Could be student dependent. Not sure "sux" is a great plan for some-one you met 10 minutes ago. There's always time to adjust if it becomes apparent they want a 'direct' approach.

At least one ski school/movement seems to market themselves on the flagellation approach. Nothing wrong with that if it's up front and people know what they are going into.
 

Steve

SkiMangoJazz
Pass Pulled
Joined
Nov 13, 2015
Posts
2,338
@geepers you confirm my approach which was not to be critical. I said "You ski well. You use your upper body a lot and it works. You should try however another approach and see how it works for you."

Maybe what I suggested wasn't perfect. Legs, not feet - but in spite of what @JESinstr said, to just say "get off your heels - FIRST" is useless. Everyone knows this. Learning to use your lower body to control your movements creates body positions that pressure the outside ski and the middle/front of the foot.
 

Nancy Hummel

Ski more, talk less.
Instructor
SkiTalk Supporter
Joined
Jan 10, 2016
Posts
1,044
Location
Snowmass
Could be student dependent. Not sure "sux" is a great plan for some-one you met 10 minutes ago.
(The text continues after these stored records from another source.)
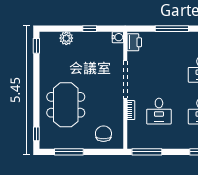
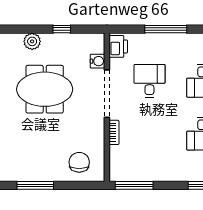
water cooler: (118, 37) -> (97, 61), moved
meeting table: (66, 105) -> (45, 89), moved, turned 90
desk: (159, 111) -> (149, 81), moved, turned 180

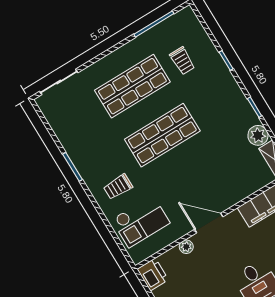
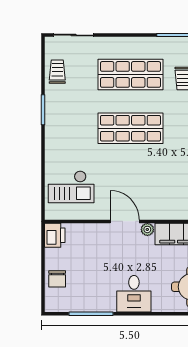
trolley: (118, 187) -> (57, 72), moved, turned 90
plant: (186, 247) -> (147, 229), moved

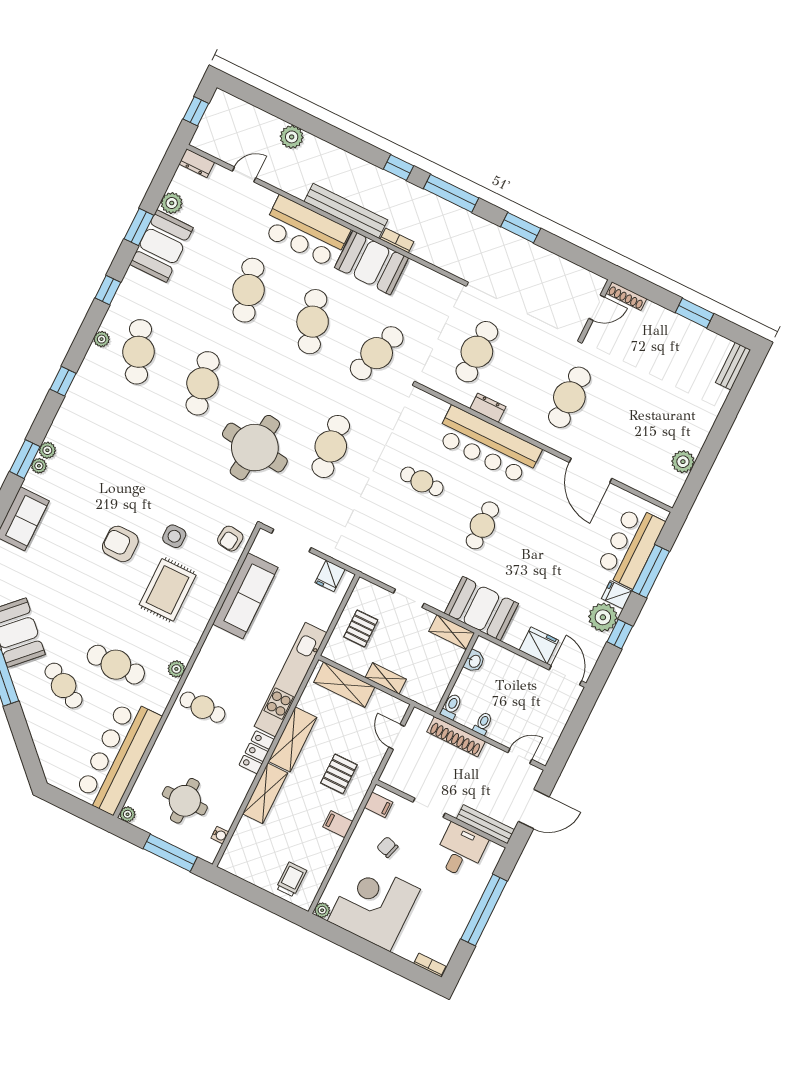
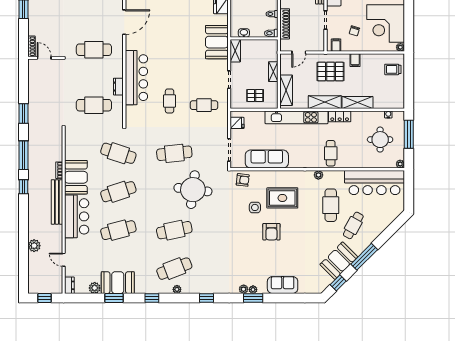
cafe table: (482, 525) -> (204, 105), moved
pallet: (339, 774) -> (331, 72), width x1.50, depth x1.42

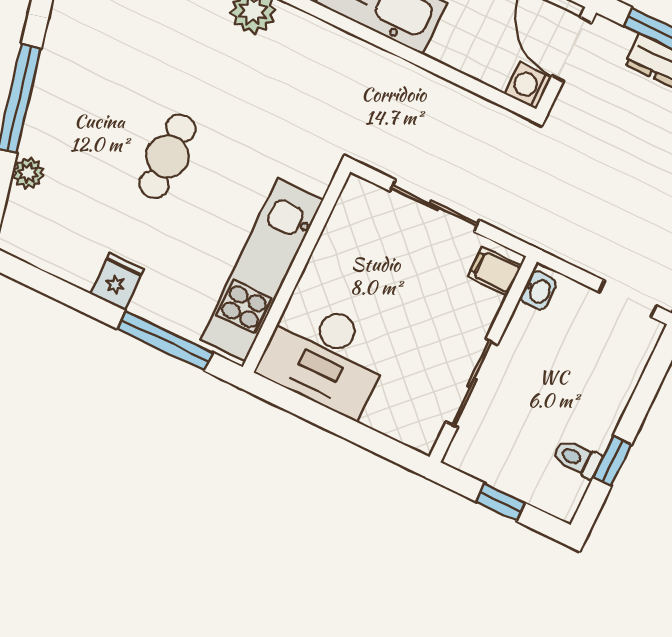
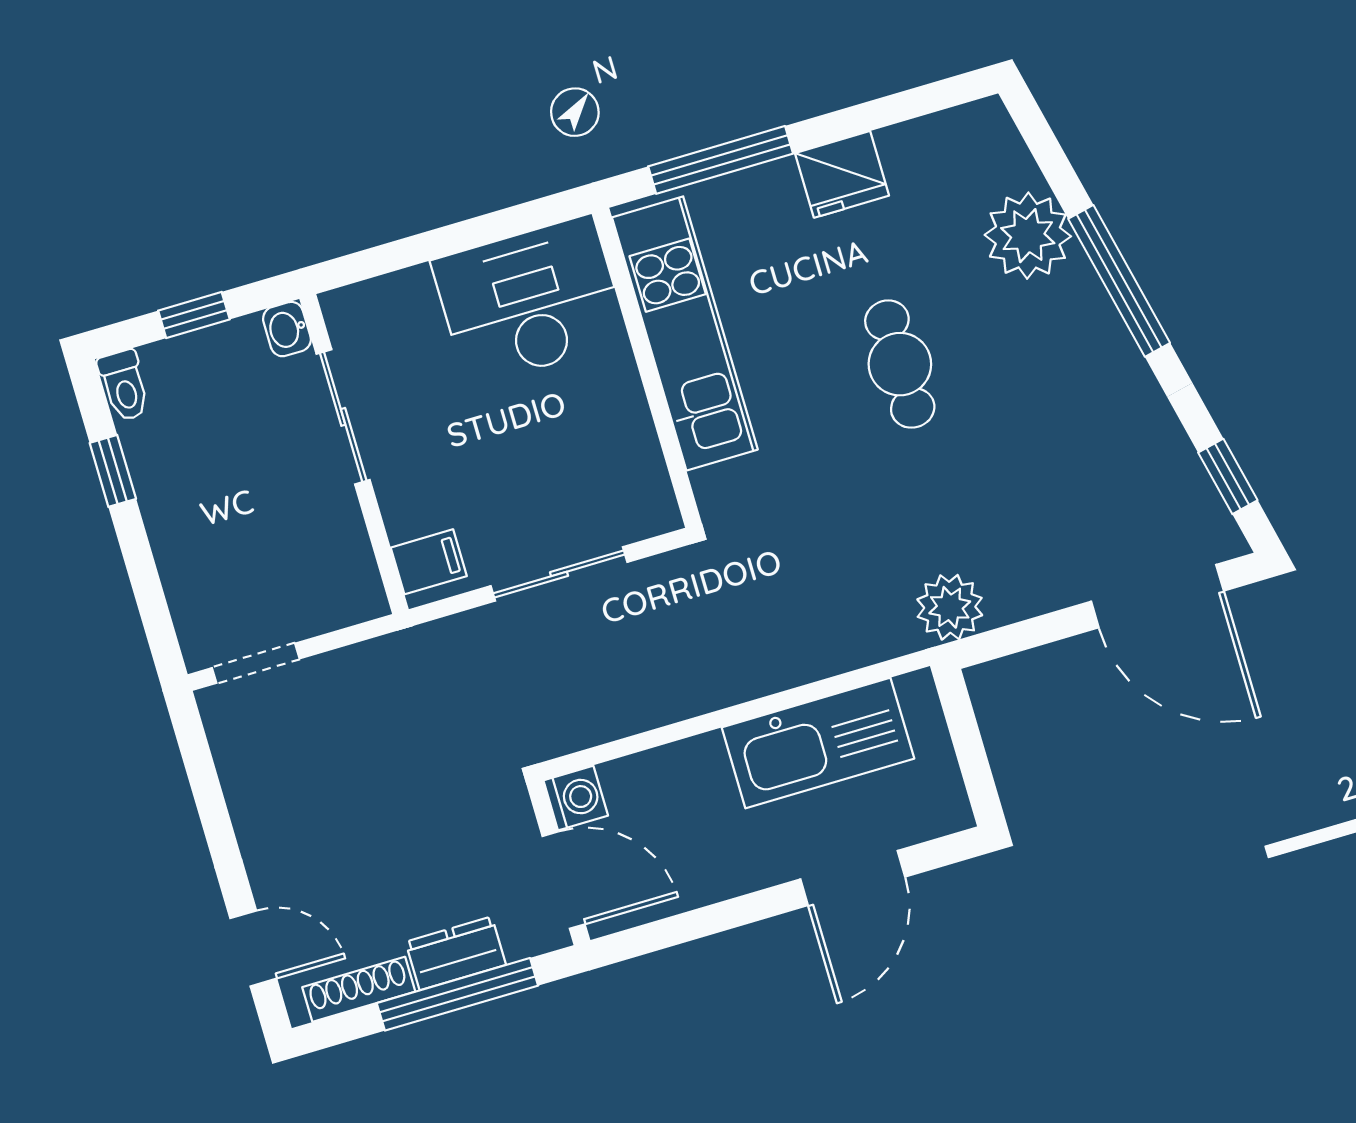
plant: (28, 173) -> (1028, 236), width x1.88, depth x1.88
fridge: (117, 281) -> (842, 174), width x1.38
washbasin: (538, 291) -> (287, 329), moved
toilet: (577, 459) -> (124, 385), moved, turned 90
There's always time to adjust if it becomes apparent they want a 'direct' approach.

At least one ski school/movement seems to market themselves on the flagellation approach. Nothing wrong with that if it's up front and people know what they are going into.

Many people come to ski school because they realize they have limitations. They know that they do ok on groomers but struggle in the bumps or whatever. They tell you! You can ask questions about what they want to do and you can show them how their current movement patterns may be hindering their ability to ski trees etc.

If you give them specific guidance, they have a better chance of actually doing it and they will see for themselves whether it works or not.